Some of the people buried in Beth Shalom Cemetery on Whaley Street have been dead more than 100 years. But they still have stories to tell.

That is the goal of a historical marker unveiled Sunday at the cemetery by the Beth Shalom Synagogue, the Columbia Jewish Heritage Initiative and the Jewish Historical Society of South Carolina.

“In Hebrew, we call it a beth chaim – a house of life,” Rabbi Jonathan Case told the crowd standing at the cemetery’s entrance. “Which is an odd name for a cemetery, but the reason, traditionally, we refer to it as that is because this speaks life. The tales that need to be unwound and told are necessary. We, the living, it falls to our shoulders to do so.”

The land where the cemetery sits was purchased by the Hebrew Cemetery Society in 1883 for $255, according to Aaron Small, a member of Beth Shalom. The House of Peace bought it in 1911.

Beth Shalom Cemetery was one of the first Orthodox Jewish cemetery in the Midlands, according to Small, who said a cemetery can be compared to a museum for the history it offers.

“If one wishes to understand the heart of a Jewish community, what better place to begin than the House of Peace Cemetery, where our loved ones are interred and remembered?” he said.

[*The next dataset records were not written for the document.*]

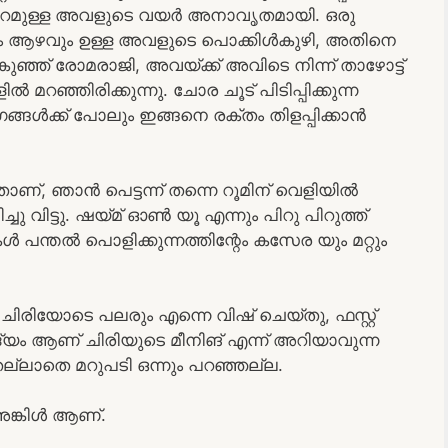
 നിറമുള്ള അവളുടെ വയർ അനാവൃതമായി. ഒരു
 ആഴവും ഉള്ള അവളുടെ പൊക്കിൾകുഴി, അതിനെ
ുഞ്ഞ് രോമരാജി, അവയ്ക്ക് അവിടെ നിന്ന് താഴോട്ട്
ൽ മറഞ്ഞിരിക്കുന്നു. ചോര ചൂട് പിടിപ്പിക്കുന്ന
്ങൾക്ക് പോലും ഇങ്ങനെ രക്തം തിളപ്പിക്കാൻ
താണ്, ഞാൻ പെട്ടന്ന് തന്നെ റൂമിന് വെളിയിൽ
ചു വിട്ടു. ഷയ്മ് ഓൺ യൂ എന്നും പിറു പിറുത്ത്
 പന്തൽ പൊളിക്കുന്നത്തിന്റേം കസേര യും മറ്റും
 ചിരിയോടെ പലരും എന്നെ വിഷ് ചെയ്തു, ഫസ്റ്റ്
ദ്യം ആണ് ചിരിയുടെ മീനിങ് എന്ന് അറിയാവുന്ന
ചതല്ലാതെ മറുപടി ഒന്നും പറഞ്ഞല്ല.
ംഅങ്കിൾ ആണ്.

The oldest marker in the cemetery belongs to Arthur Benedict, who was murdered in Abbeville in 1884, according to Small.

After the ceremony, attendees enjoyed refreshments and took a tour of the cemetery.

“It’s kind of a hidden jewel, if you will,” Robin Waites, executive director of Historic Columbia, said of the cemetery. “You can talk to lots of people who have walked by today who are Jewish and participating and never knew it was here.”